Les Tantui sont très répandus chez les Hui, ce que l’on voit au travers du terme : « Tantui de l’islam ». De plus, les grands maîtres réputés pour leur pratique de cette boxe sont en majorité d’origine Hui (Wang Ziping, Ma Jinbiao…).
Elle possède des origines et un développement indépendant du Cha quan qui n’a fait que lui emprunter des techniques pour en faire ses premiers exercices de base.
Ce sont ces séries de six, dix ou douze exercices comprenant beaucoup de techniques de jambe qui ont fait sa réputation. Elles contiennent la majorité des mouvements de base des boxes longues du Nord de la Chine
Ils sont tous reliés entre eux, de la sorte « l’intérieur et l’extérieur ne font qu’un »
1 - Les mouvements :
« Les postures sont allongées » (zishi shuzhan), « Les mouvements sont complets et coordonnés » (xietiao wanzheng).
"La taille guide les épaules et les bras. Les hanches dirigent les jambes et les pas. "
2 - La force :
« La force est déployée sans obstacle » (fali shunda), «Les mouvements sont cinglants rapides et puissants » (cui kuai you li).
Le bras (ou la jambe) est relâché jusqu’au dernier moment avant l’impact, la force (contraction) est déployée pendant un très bref instant puis le bras est de nouveau rapidement décontracté (tout en restant tendu).
3 - Le rythme :
« Le rythme est clair et rapide » (jiezou mingkuai)
Les mouvements sont groupés et leurs exécutions alternent le souple et le dur, le calme et la détermination.
1 - L’essence (jing) ou "intention" :
« Combattre un adversaire comme s’il n’y avait personne devant soi et s’entraîner comme si on avait un adversaire. » (xing quan you ren ruo wu ren, shi fa wu ren ruo you ren)
2 - Le souffle (qi) :
« Le souffle catalyse la force. » La respiration s’effectue par le nez, la bouche fermée en utilisant la respiration ventrale.
3 - L’esprit (shen) :
L’esprit se manifeste principalement par le regard qui est d’ailleurs appelé en chinois « l’esprit des yeux » (yanshen)

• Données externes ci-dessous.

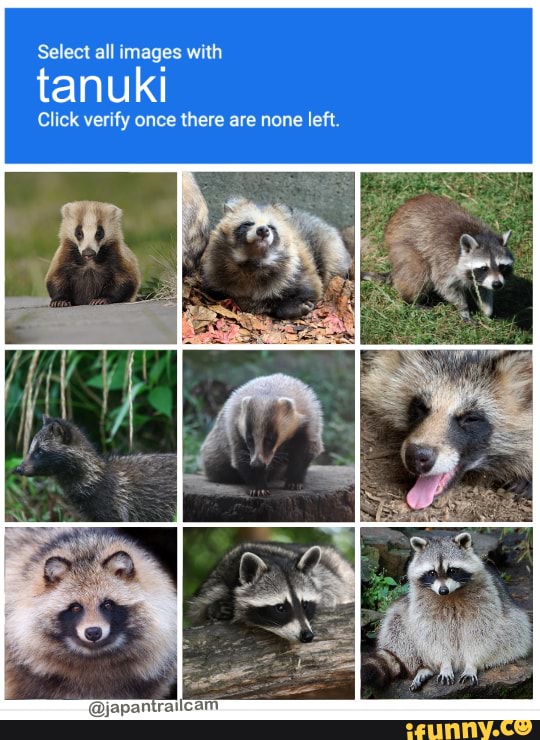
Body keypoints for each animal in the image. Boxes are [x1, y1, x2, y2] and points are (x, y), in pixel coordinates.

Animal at [189, 542, 355, 642]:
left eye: (305, 605)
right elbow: (199, 609)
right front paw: (214, 609)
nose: (307, 636)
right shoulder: (216, 581)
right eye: (280, 608)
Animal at [201, 196, 351, 319]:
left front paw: (291, 307)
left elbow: (313, 289)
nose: (263, 230)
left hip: (330, 246)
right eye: (248, 223)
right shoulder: (215, 275)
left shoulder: (299, 269)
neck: (254, 261)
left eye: (271, 227)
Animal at [361, 532, 531, 692]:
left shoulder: (484, 599)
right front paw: (444, 664)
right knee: (396, 628)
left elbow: (480, 632)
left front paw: (472, 664)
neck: (450, 595)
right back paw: (424, 667)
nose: (443, 590)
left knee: (512, 633)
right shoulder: (421, 605)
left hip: (512, 626)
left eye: (452, 570)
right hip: (402, 615)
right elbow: (432, 634)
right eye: (432, 573)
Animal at [363, 194, 514, 321]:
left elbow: (483, 289)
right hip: (401, 245)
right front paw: (463, 308)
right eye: (483, 268)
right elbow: (445, 286)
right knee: (418, 271)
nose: (497, 284)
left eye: (502, 266)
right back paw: (411, 300)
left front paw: (486, 309)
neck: (479, 235)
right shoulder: (444, 259)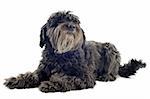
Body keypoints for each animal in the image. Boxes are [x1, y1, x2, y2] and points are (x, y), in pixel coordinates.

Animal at [3, 11, 146, 92]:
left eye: (75, 22)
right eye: (58, 21)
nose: (72, 26)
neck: (61, 55)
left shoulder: (85, 77)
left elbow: (68, 79)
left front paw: (51, 83)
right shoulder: (42, 70)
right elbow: (31, 75)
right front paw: (15, 80)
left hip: (110, 48)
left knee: (113, 73)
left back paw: (106, 76)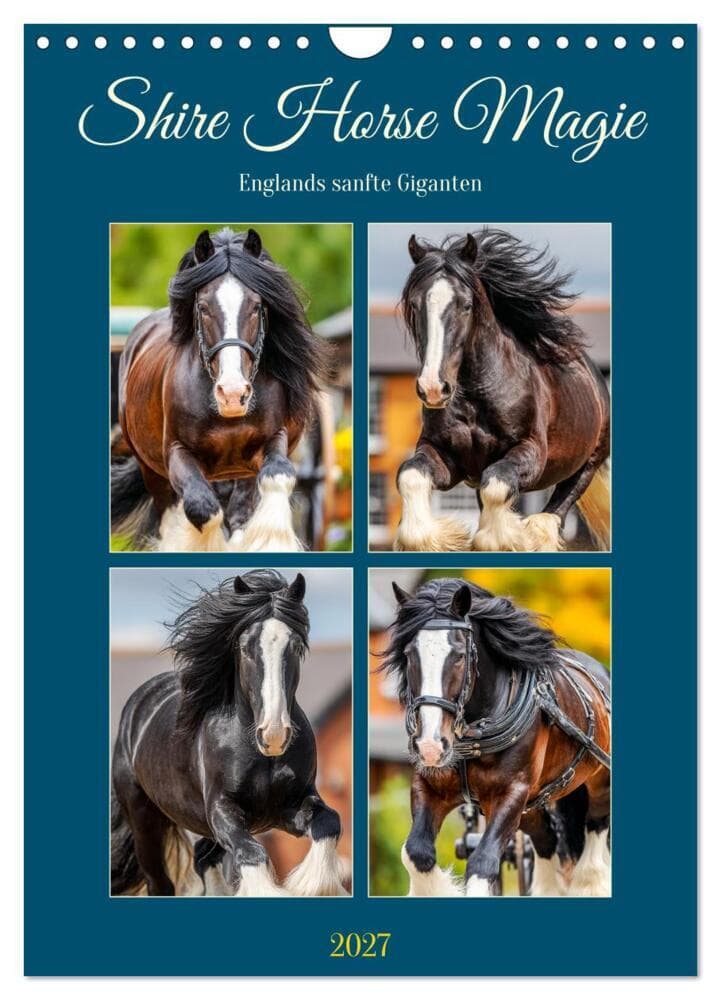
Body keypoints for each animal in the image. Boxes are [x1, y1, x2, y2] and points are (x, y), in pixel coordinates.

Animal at [111, 227, 333, 552]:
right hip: (153, 472)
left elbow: (277, 478)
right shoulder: (176, 453)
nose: (232, 395)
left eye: (257, 306)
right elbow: (203, 509)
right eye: (203, 308)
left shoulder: (271, 442)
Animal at [111, 570, 347, 897]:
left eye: (297, 647)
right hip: (144, 821)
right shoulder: (223, 811)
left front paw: (313, 886)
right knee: (161, 881)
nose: (273, 735)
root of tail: (139, 703)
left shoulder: (289, 808)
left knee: (203, 858)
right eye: (245, 648)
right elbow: (252, 854)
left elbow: (330, 822)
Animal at [382, 577, 611, 897]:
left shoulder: (511, 793)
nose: (429, 746)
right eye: (408, 655)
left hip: (598, 787)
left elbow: (483, 863)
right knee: (548, 842)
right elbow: (416, 853)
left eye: (459, 655)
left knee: (593, 844)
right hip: (533, 805)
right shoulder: (429, 787)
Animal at [394, 229, 610, 552]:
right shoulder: (446, 456)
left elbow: (496, 486)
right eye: (415, 305)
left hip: (586, 464)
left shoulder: (530, 452)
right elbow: (410, 475)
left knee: (550, 516)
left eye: (466, 305)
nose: (433, 388)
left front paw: (501, 539)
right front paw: (440, 537)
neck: (478, 395)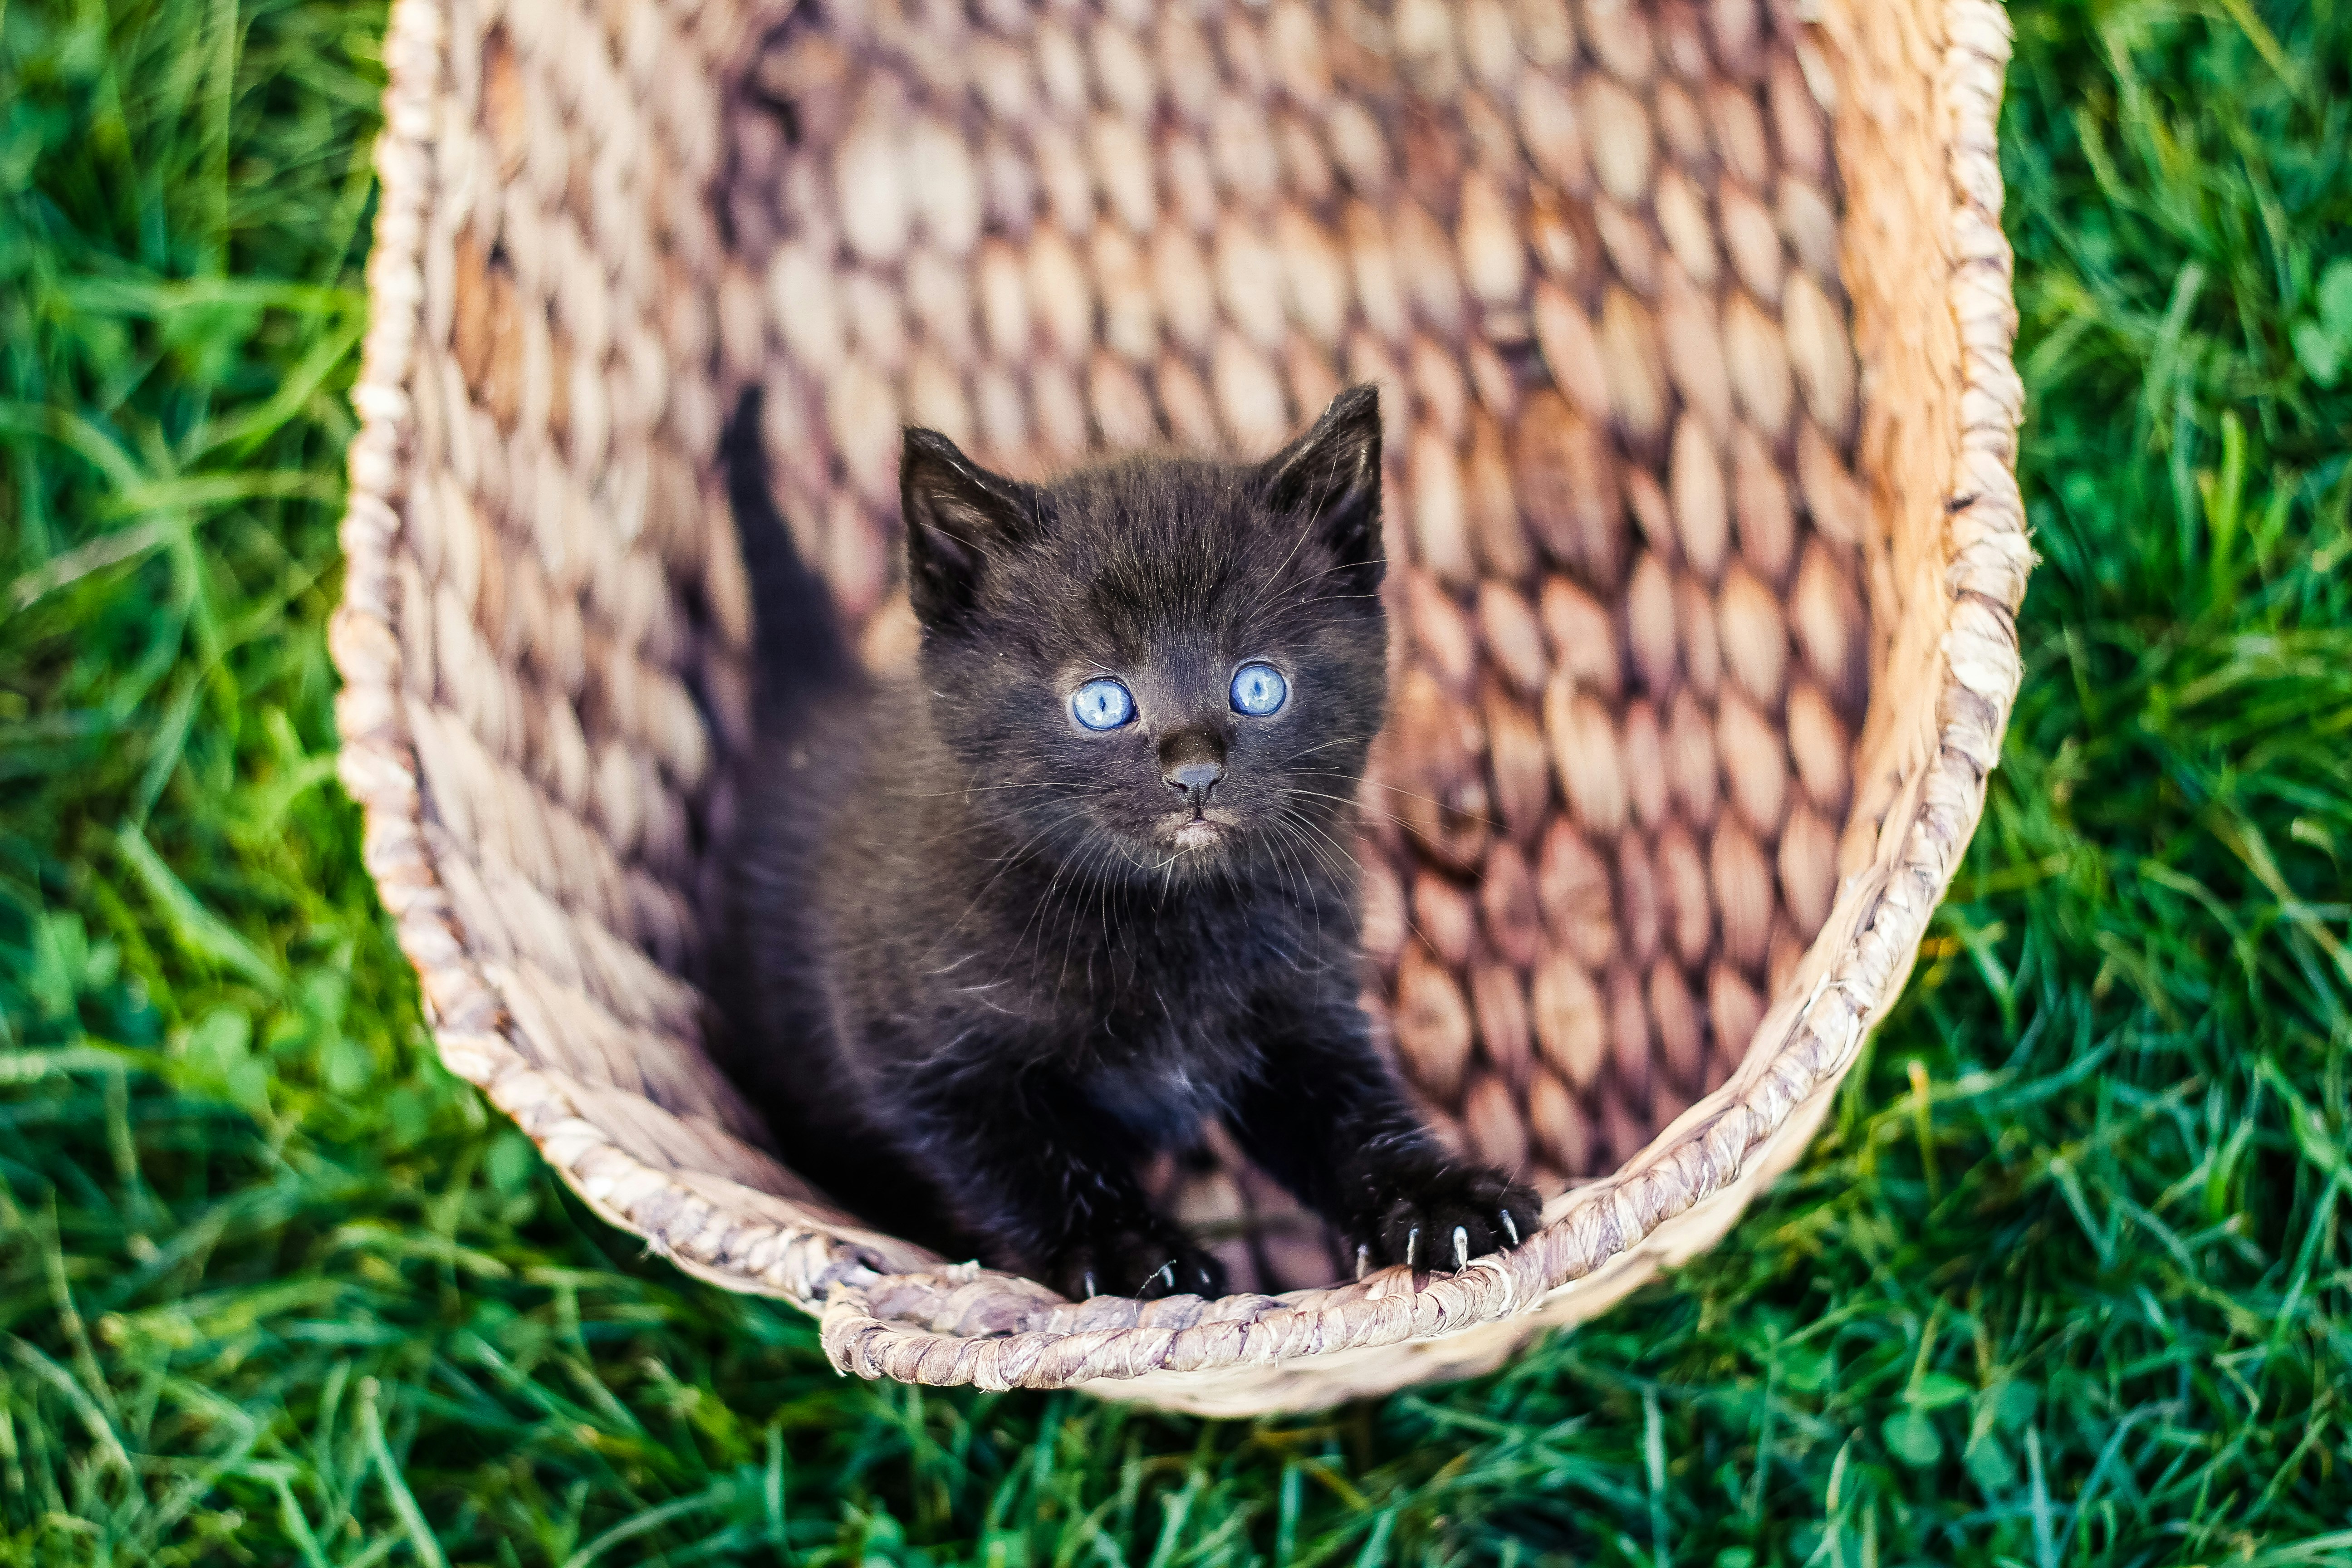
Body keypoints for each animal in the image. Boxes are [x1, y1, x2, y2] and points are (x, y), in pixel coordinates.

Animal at [724, 383, 1552, 1298]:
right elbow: (1023, 1159)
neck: (1161, 915)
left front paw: (1436, 1200)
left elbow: (1351, 1114)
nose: (1195, 774)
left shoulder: (1300, 1012)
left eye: (1257, 687)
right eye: (1102, 702)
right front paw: (1128, 1254)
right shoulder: (919, 1054)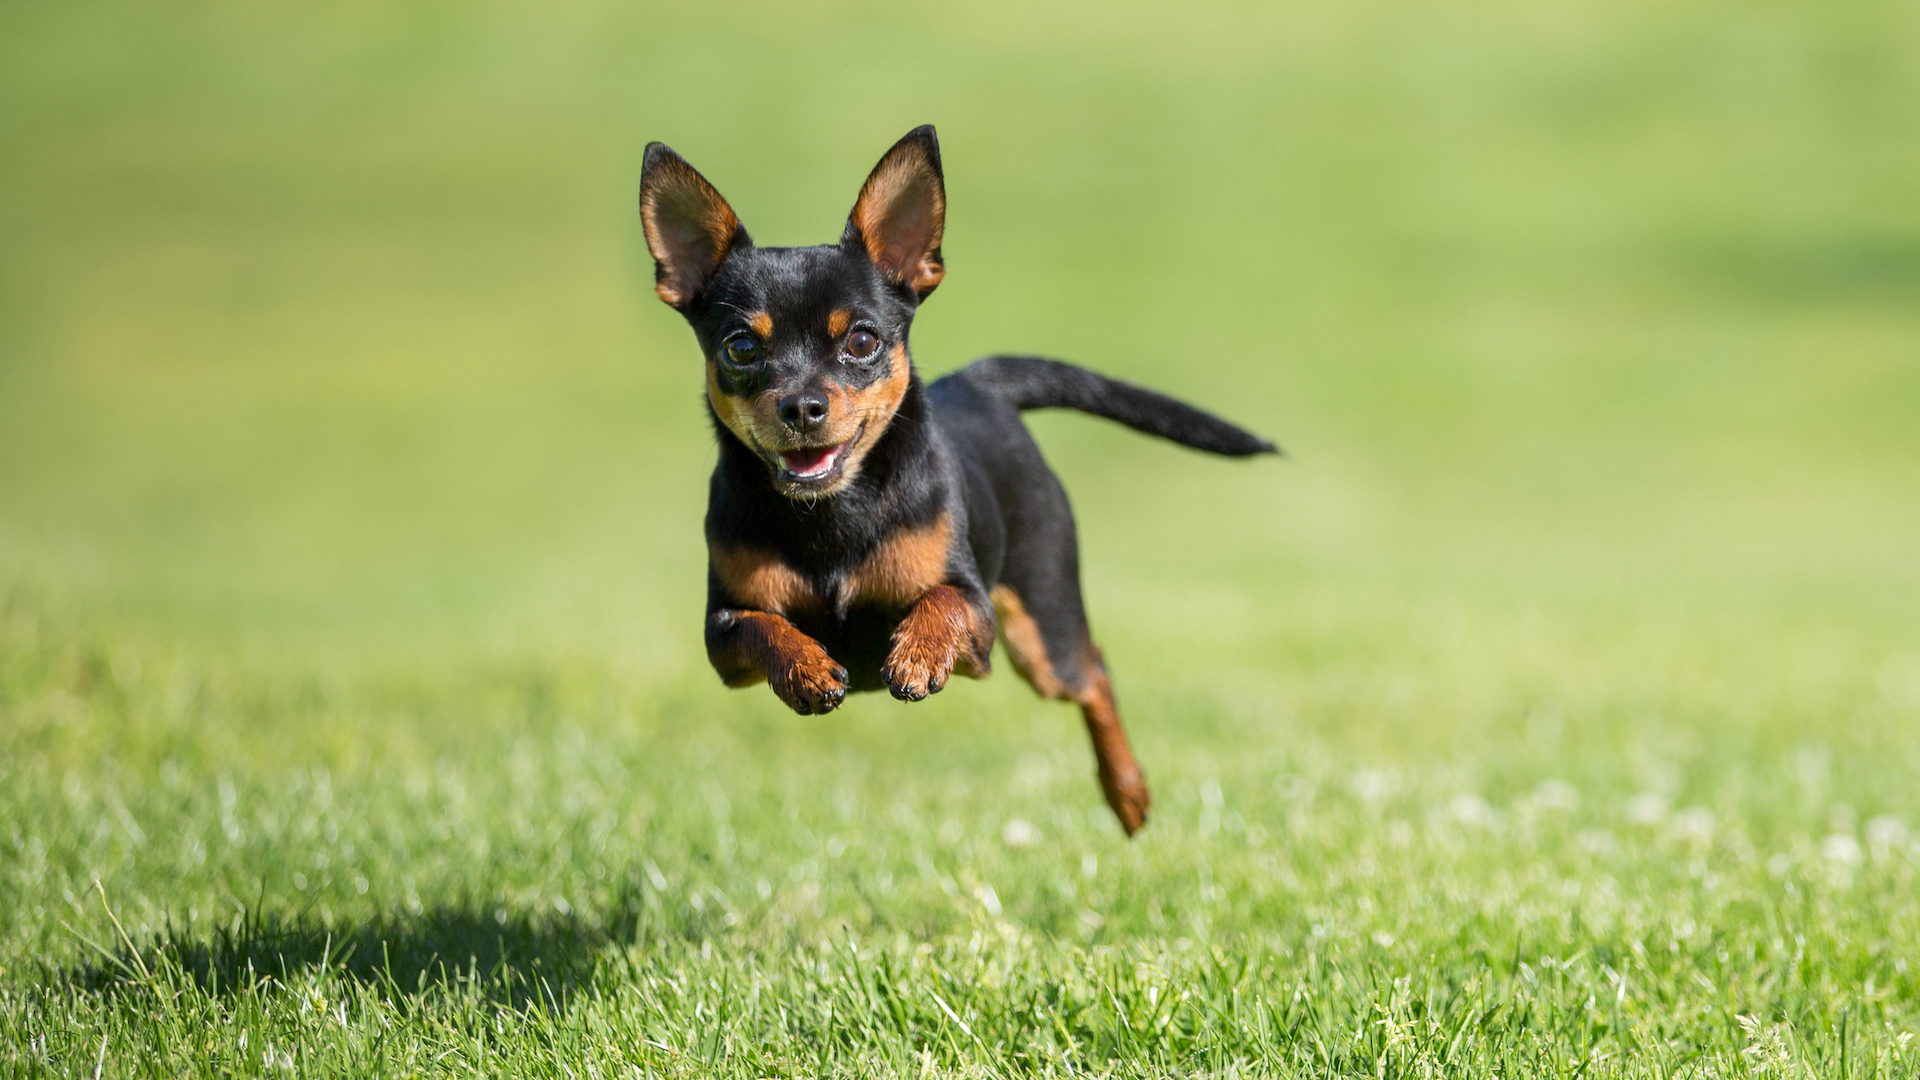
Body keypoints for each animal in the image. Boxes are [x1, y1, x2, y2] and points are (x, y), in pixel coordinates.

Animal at [637, 125, 1282, 834]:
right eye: (741, 349)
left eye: (862, 342)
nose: (802, 407)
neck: (832, 514)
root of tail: (979, 384)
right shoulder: (722, 634)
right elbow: (763, 626)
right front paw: (806, 668)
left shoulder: (979, 626)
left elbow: (941, 600)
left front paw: (916, 656)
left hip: (1041, 630)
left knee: (1092, 671)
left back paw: (1128, 791)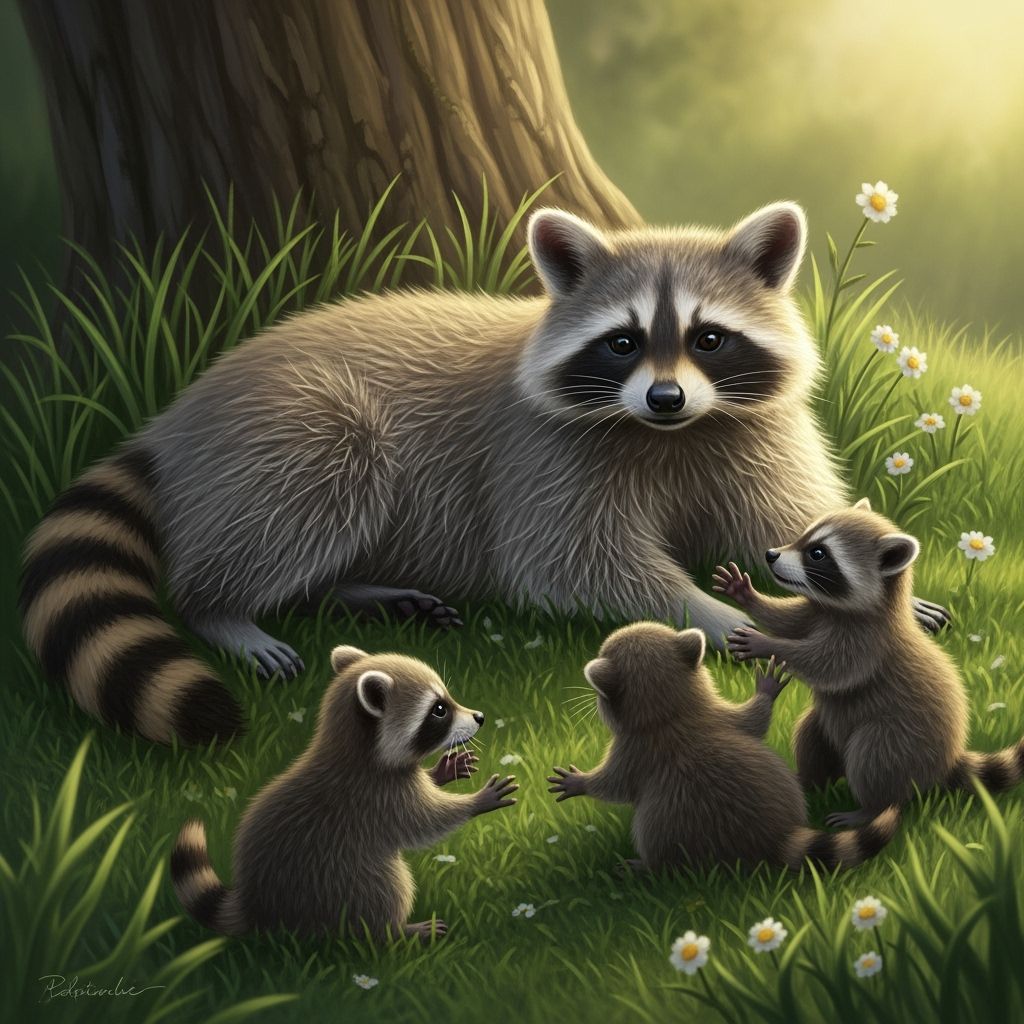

« L’intention et le souffle sont comme les racines de l’arbre, les mouvements ressemblent aux branches et aux feuilles des arbres, si l’on ne recherche que l’apparence et non pas le fondement alors l’art sera superficiel et facilement tari. » (yi qi ru shu zhi genjing, dongzuo si shu zhi zhiye, bu qiu ben er qiu biao ze yi qian yi ku)
Tous ces termes font partie du vocabulaire taoïste, ce sont des notions complexes et chargées de sens.